## TEXT EXCERPT
------------------------------

Single by J-Hope featuring Miguel
- Released: March 7, 2025
- Genre: Pop; R&B;
- Length: 2:52
- Label: Big Hit
- Songwriters: Jung Ho-seok; Johnny Goldstein; Sean Douglas; Sam Martin; Theron Thomas;
- Producer: Goldstein

J-Hope singles chronology
| "LV Bag" (2025) | "Sweet Dreams" (2025) | "Mona Lisa" (2025) |

Miguel singles chronology
| "Always Time" (2024) | "Sweet Dreams" (2025) |  |

Music video
- "Sweet Dreams" on YouTube

= Sweet Dreams (J-Hope song) =

"Sweet Dreams" is a song by South Korean rapper J-Hope of BTS featuring American singer Miguel, released on March 7, 2025. It was written by J-Hope, Johnny Goldstein (who also produced the song), Sean Douglas, Sam Martin and Theron Thomas.

==Background==
On February 26, 2025, J-Hope announced the song and shared the cover art as well. "Sweet Dreams" is his first solo release since he was discharged from the South Korean military in October 2024.

==Composition==
"Sweet Dreams" is a pop and R&B song that also fuses hip-hop. Over twinkling synths and percussion, it finds J-Hope and Miguel singing about their "desire to love and be loved". The song opens with Miguel delivering the refrain in his signature falsetto ("Sweet dreams come after hours / Nothing that's not allowed / You should never sleep alone / 'Cause I'll always take you home"), before J-Hope enters in the chorus, "I just wanna love ya like love ya like love ya like that". J-Hope gives a melodic performance.

==Music video==
An official music video premiered alongside the single. It sees J-Hope waking up in a house floating into the sky, walking through a vibrant neighborhood and watching the fantastic qualities around him in awe. The clip also shows dancing dogs and J-Hope riding a flying car. Miguel makes a brief cameo in the video.

==Live performances==
J-Hope and Miguel performed the song on The Tonight Show Starring Jimmy Fallon on March 11, 2025.

------------------------------

## DATASET SECTION
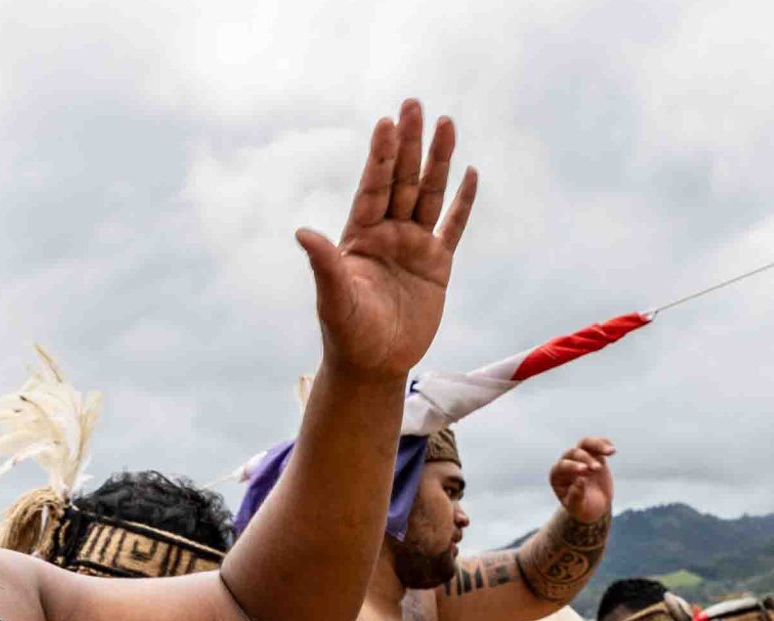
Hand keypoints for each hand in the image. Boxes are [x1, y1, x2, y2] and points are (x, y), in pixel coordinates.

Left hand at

------------------------------

Echo everything in the article on the song "Sweet Dreams" from "Miguel singles chronology" down to "in October 2024.", word for word. The data has no connection to the text.

## TASK RESULT
Miguel singles chronology
| "Always Time" (2024) | "Sweet Dreams" (2025) |  |

Music video
- "Sweet Dreams" on YouTube

= Sweet Dreams (J-Hope song) =

"Sweet Dreams" is a song by South Korean rapper J-Hope of BTS featuring American singer Miguel, released on March 7, 2025. It was written by J-Hope, Johnny Goldstein (who also produced the song), Sean Douglas, Sam Martin and Theron Thomas.

==Background==
On February 26, 2025, J-Hope announced the song and shared the cover art as well. "Sweet Dreams" is his first solo release since he was discharged from the South Korean military in October 2024.